С этой точки зрения им видно, что то, что имеет для Симпличио статус предмета, несет в себе теоретические «предпосылки, которые не так-то легко принять» (I, 136) и, что при перемене предпосылок видимость должна решительно измениться. Теория раскрывается не просто как теория о предмете, но как «форма» (теоретическая) самого предмета. Именно поэтому всякое внутритеоретическое движение непосредственно связано с изменением (теоретического) предмета. Преобразование планетной системы Коперником было одним из первых преобразований предмета, которое произвела новая наука. Вся деятельность Галилея в значительной степени есть лишь уяснение следствий такого преобразования. Следующим фундаментальным шагом, сделанным самим Галилеем, было разрушение «лунной грани», которое, как мы говорили, с необходимостью повлекло за собой преобразование всей физики и всей логики мышления в целом.
«Теория относительности» Галилея состояла прежде всего в релятивизации абсолютного места, выразившейся в критике привилегированного положения Земли. Эта критика носила принципиально физический характер, так как вся физика Земли (теория естественных и насильственных движений, «стихийный» характер физических процессов и т. д.) определялась этим привилегированным положением.
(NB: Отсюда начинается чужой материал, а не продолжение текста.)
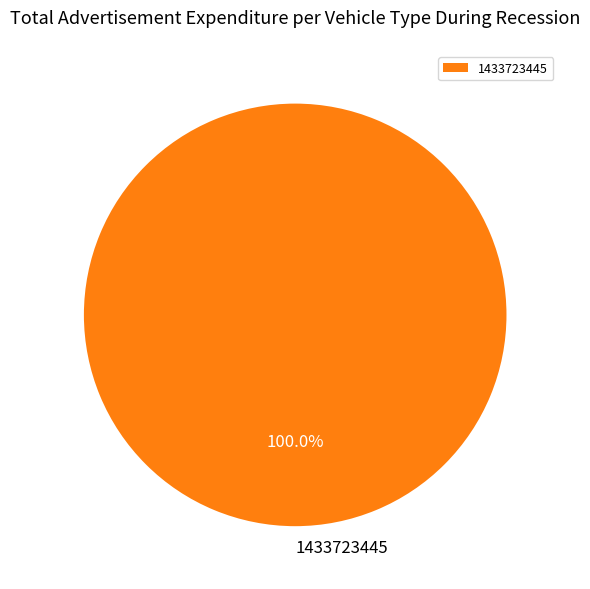

Does 1433723445 account for over 50% of the chart?

Yes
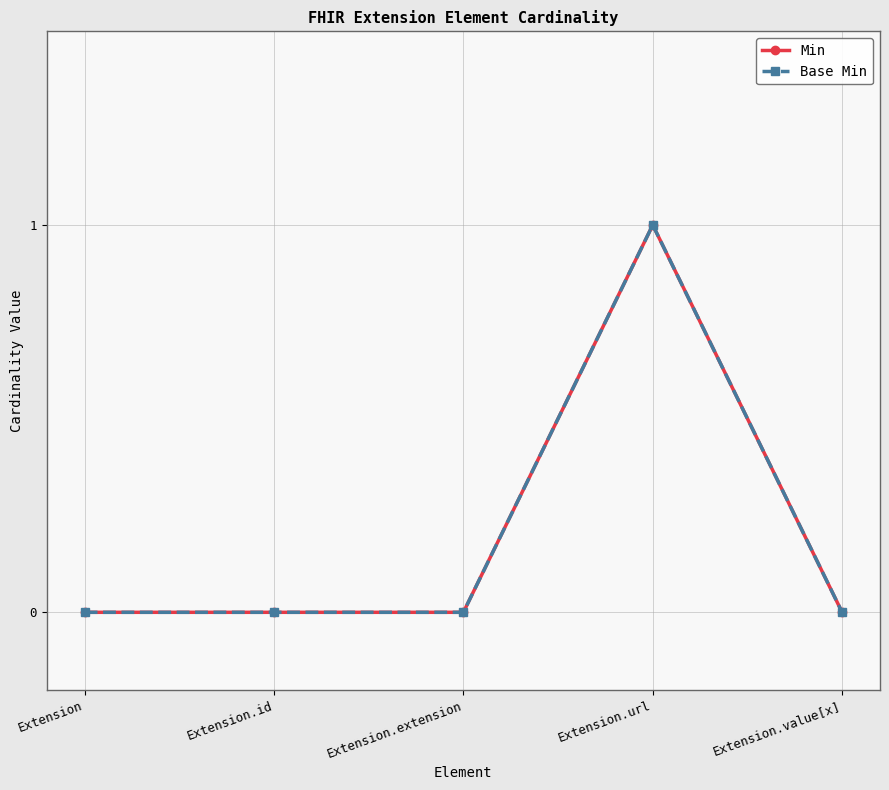

The Base Min series shows 0 at Extension.id. True or false?

True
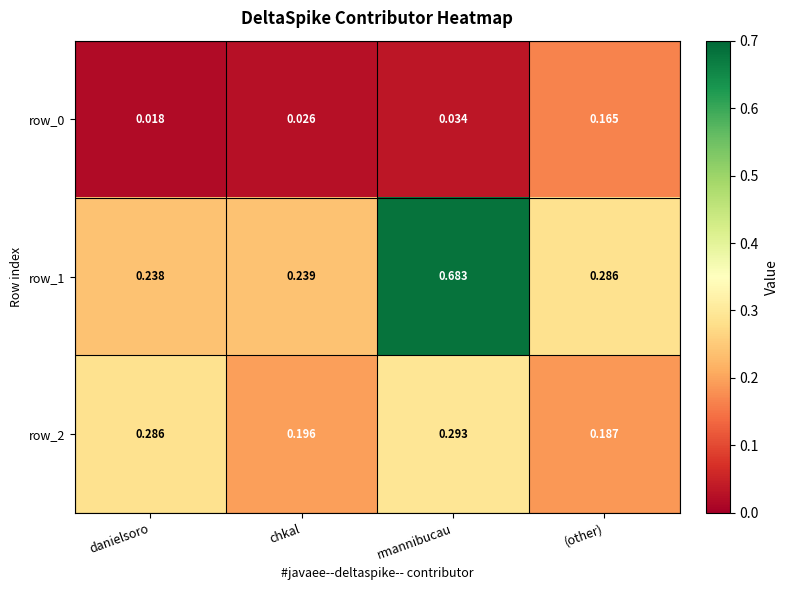

How many series are shown in this chart?

3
Тогда как центральное положение Солнца в системе Коперника носит совершенно иной характер.
Благодаря такому преобразованию и нашлась такая новая точка зрения, которая позволяла взглянуть на планетную систему и прежде всего на саму Землю как бы со стороны и увидеть их в целом. Новая точка зрения не была связана с каким-либо местом в системе 52 . Можно было «увидеть» много возможных центров во Вселенной, так что движения sursum и deorsum теряли свою уникальность. Можно было «увидеть» Землю в целом (как планету) и найти, что возникновению и уничтожению подвергаются только ее части и т. д. Но по отношению к физическому миру самый главный результат релятивизации места и разрушения «лунной грани» состоял в том, что все факты, очевидности и вещи «повисали в воздухе». Факт-очевидность становится фактом-аргументом, доводом. Возникает ситуация потенциального экспериментирования, так как каждый факт должен оправдать свою видимость перед лицом возможного преобразования. Симпличио уже не просто указывает пальцем на вещи, видимые всеми, он уже даже не приводит свои факты в доказательство своих теорий, он вынужден «спасать» их, т. е. пытаться сконструировать их с помощью теории. И, по существу говоря, единственное, к чему на первый раз стремится Сальвиати, это показать, что с теми предпосылками, которые есть у Симпличио, ему не сконструировать нужный ему объект. Факт, который для Симпличио был целостным феноменом, оказывается лишь частной видимостью, и когда Сальвиати удается поставить Симпличио на свою точку зрения, перед тем открывается новый мир, откуда ему нет пути назад. То, что раньше было для него всем, выступает теперь как субъективно-ограниченное впечатление. Сам предмет стал для него другим.